À deux mois de l’ouverture du procès du commandant militaire congolais Bosco Ntaganda devant la Cour pénale internationale (CPI), ses avocats ont demandé aux juges un report de cinq mois affirmant que « la défense ne serait tout simplement pas prête » en juin.
Parmi les raisons citées par la défense figurent la divulgation tardive de l’identité de nombreux témoins de l’accusation, le volume « exceptionnel » des documents communiqués par l’accusation et l’incapacité de la défense à obtenir les services d’enquêteurs qualifiés.
D’après la demande du 2 avril de l’avocat de la défense Stéphane Bourgon, une préparation de la défense conforme à un procès équitable « exige une pleine connaissance et compréhension du dossier de l’accusation, une possibilité significative d’enquêter de manière efficace, des ressources humaines et financières nécessaires ainsi que suffisamment de temps ».

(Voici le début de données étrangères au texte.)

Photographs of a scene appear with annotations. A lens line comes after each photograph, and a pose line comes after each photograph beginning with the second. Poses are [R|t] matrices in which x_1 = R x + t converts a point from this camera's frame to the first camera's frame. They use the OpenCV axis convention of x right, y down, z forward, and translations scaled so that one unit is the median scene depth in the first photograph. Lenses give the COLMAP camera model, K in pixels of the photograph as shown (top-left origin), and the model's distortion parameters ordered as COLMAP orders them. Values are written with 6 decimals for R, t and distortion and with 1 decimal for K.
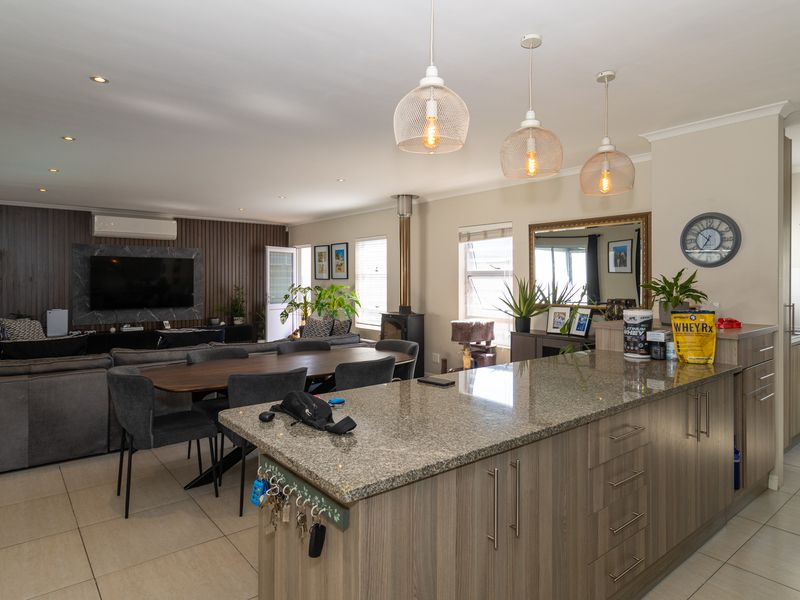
lens RADIAL K [[502.9, 0, 403.7], [0, 502.9, 282.8], [0, 0, 1]] dist [0.001769, 0.000224]
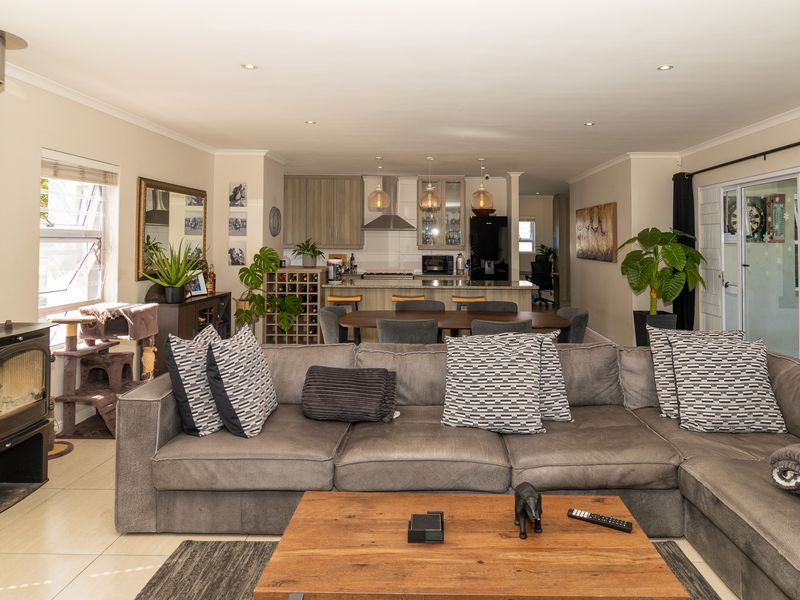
lens RADIAL K [[502.9, 0, 403.7], [0, 502.9, 282.8], [0, 0, 1]] dist [0.001769, 0.000224]
pose [[-0.729024, -0.065439, 0.681353, -0.963524], [-0.009083, 0.996257, 0.085965, -0.025337], [-0.684428, 0.056482, -0.726890, 1.969113]]
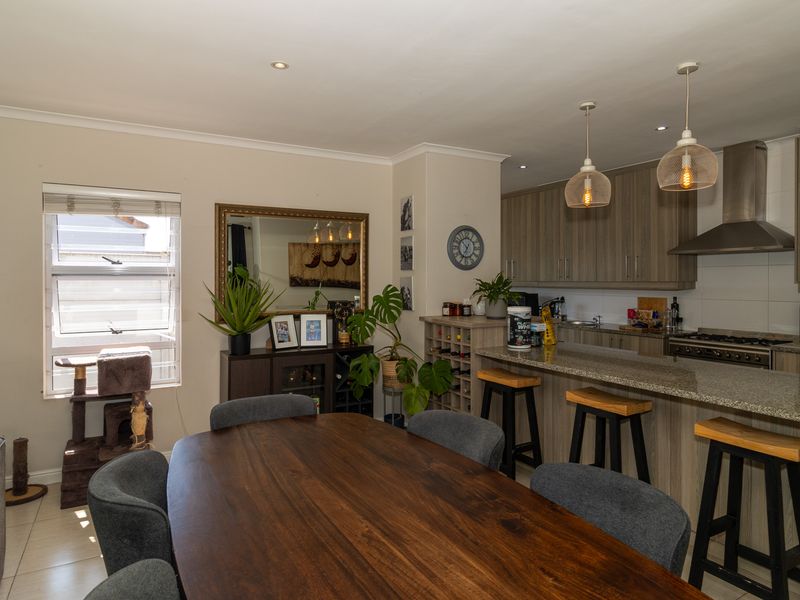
lens RADIAL K [[502.9, 0, 403.7], [0, 502.9, 282.8], [0, 0, 1]] dist [0.001769, 0.000224]
pose [[0.157885, -0.009901, 0.987408, -0.618236], [0.006830, 0.999937, 0.008935, -0.011733], [-0.987434, 0.005333, 0.157943, 0.940799]]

Toutefois, quatre des cinq membres de l’actuelle équipe de la défense n’ont aucune connaissance préalable de la situation du Congo où les crimes de guerre et les crimes contre l’humanité dont M. Ntaganda est accusé aurait été commis.
En juillet dernier, Marc Desalliers a quitté ses fonctions d’avocat principal de la défense après avoir mentionné des différends irréconciliables avec l’accusé sur la conduite de la plaidoirie de la défense. Son départ a été suivi par celui des deux principaux assistants juridiques de l’affaire.
Bourgon a déclaré que les documents divulgués à l’accusation depuis le 15 janvier de cette année, qui ont triplé le nombre de documents détenus par l’équipe de défense, ainsi que le nombre annoncé de nouveaux témoins de l’accusation ont rendu impossible à la défense l’acquisition de la compréhension minimum requise du dossier de l’accusation d’ici la date d’ouverture du 2 juin. Depuis le 7 mars, 7 837 éléments de preuve comprenant 58 805 pages ont été divulgués. Ils comprennent 65 nouvelles vidéos pour une durée totale de 104 heures et 31 minutes.
De plus, 1 104 éléments additionnels à ce que l’accusation dénomme des éléments de preuve à charge, dont la plupart concerne directement les nouveaux témoins de l’accusation, ont été récemment communiqués à la défense. Selon la défense, depuis janvier dernier, l’accusation a ajouté 29 nouveaux témoins à sa liste et n’a pas divulgué l’identité de quatre d’entre eux.
« L’incapacité de la défense à examiner la grande quantité de documents récemment communiqués par l’accusation, notamment les documents relatifs au plus de 20 nouveaux témoins, a largement affecté et continue à affecter la capacité de la défense à mener efficacement l’instruction », a affirmé M. Bourgon.
Il a indiqué que les enquêtes de la défense ont été également sérieusement handicapées par la divulgation tardive de l’identité d’un grand nombre de témoins et par la quantité des corrections appliquées aux documents communiqués à l’accusation.
Ntaganda devrait être jugé devant la CPI en juin pour les crimes qu’il aurait commis en 2002 et 2003 alors qu’il était le chef d’état-major adjoint d’un groupe rebelle, les Forces patriotiques pour la libération du Congo (FPLC). Il est accusé de la perpétration directe et de la co-perpétration indirecte de meurtre, de viol, d’esclavage sexuel, de pillage et de l’utilisation d’enfants soldats, en autres crimes.
Le mois dernier, les juges ont recommandé à la présidence de la Cour que l’ouverture du procès se tienne à Bunia, une ville de l’est du Congo, où les FPLC étaient basées. Ce qui serait en accord avec l’objectif de la Cour de rendre la justice plus proche des victimes dans les affaires qu’elle juge.
L’accusé a été une figure centrale des conflits qui ont ravagé l’est du Congo depuis la fin des années 1990 jusqu’à 2013, passant du commandement de forces rebelles à la fonction de commandant dans l’armée nationale.
Les juges devraient se prononcer sur la demande de la défense relative au report de l’ouverture du procès.